[Recorded data]

+---+

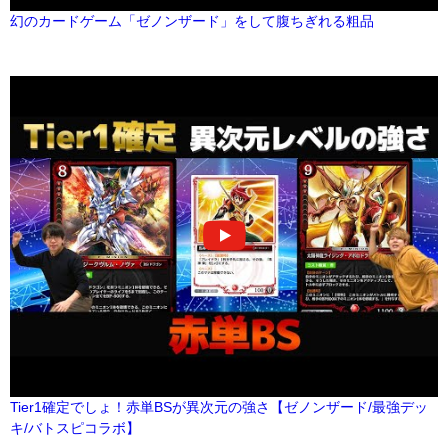
幻のカードゲーム「ゼノンザード」をして腹ちぎれる粗品
Tier1確定でしょ！赤単BSが異次元の強さ【ゼノンザード/最強デッ
キ/バトスピコラボ】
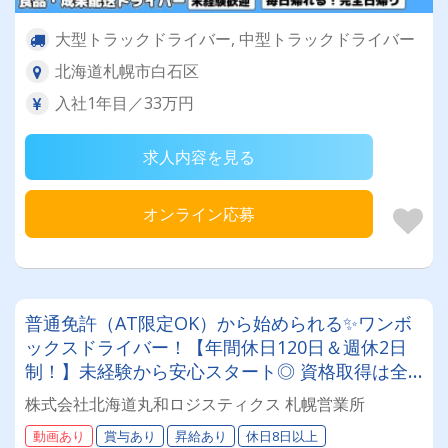
大型トラックドライバー, 中型トラックドライバー
北海道札幌市白石区
入社1年目／33万円
求人内容を見る
オンライン応募
普通免許（AT限定OK）から始められる✨ワンボ
ックスドライバー！【年間休日120日＆週休2日
制！】未経験から安心スタート◎ 資格取得は全
額会社負担！安定基盤で働くドライバー募集！
株式会社北海道丸和ロジスティクス 札幌営業所
年齢・性別問わず活躍できるお仕事です✨
動画あり
賞与あり
昇給あり
休日8日以上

+---+

Your instructions:
Copy exactly the lines from the one containing "Tier1確定でしょ！赤単BSが異次元の強さ【ゼノンザード/最強デッ" to the end of the records, both included, and leave the pictures out.

Written solution:
Tier1確定でしょ！赤単BSが異次元の強さ【ゼノンザード/最強デッ
キ/バトスピコラボ】
大型トラックドライバー, 中型トラックドライバー
北海道札幌市白石区
入社1年目／33万円
求人内容を見る
オンライン応募
普通免許（AT限定OK）から始められる✨ワンボ
ックスドライバー！【年間休日120日＆週休2日
制！】未経験から安心スタート◎ 資格取得は全
額会社負担！安定基盤で働くドライバー募集！
株式会社北海道丸和ロジスティクス 札幌営業所
年齢・性別問わず活躍できるお仕事です✨
動画あり
賞与あり
昇給あり
休日8日以上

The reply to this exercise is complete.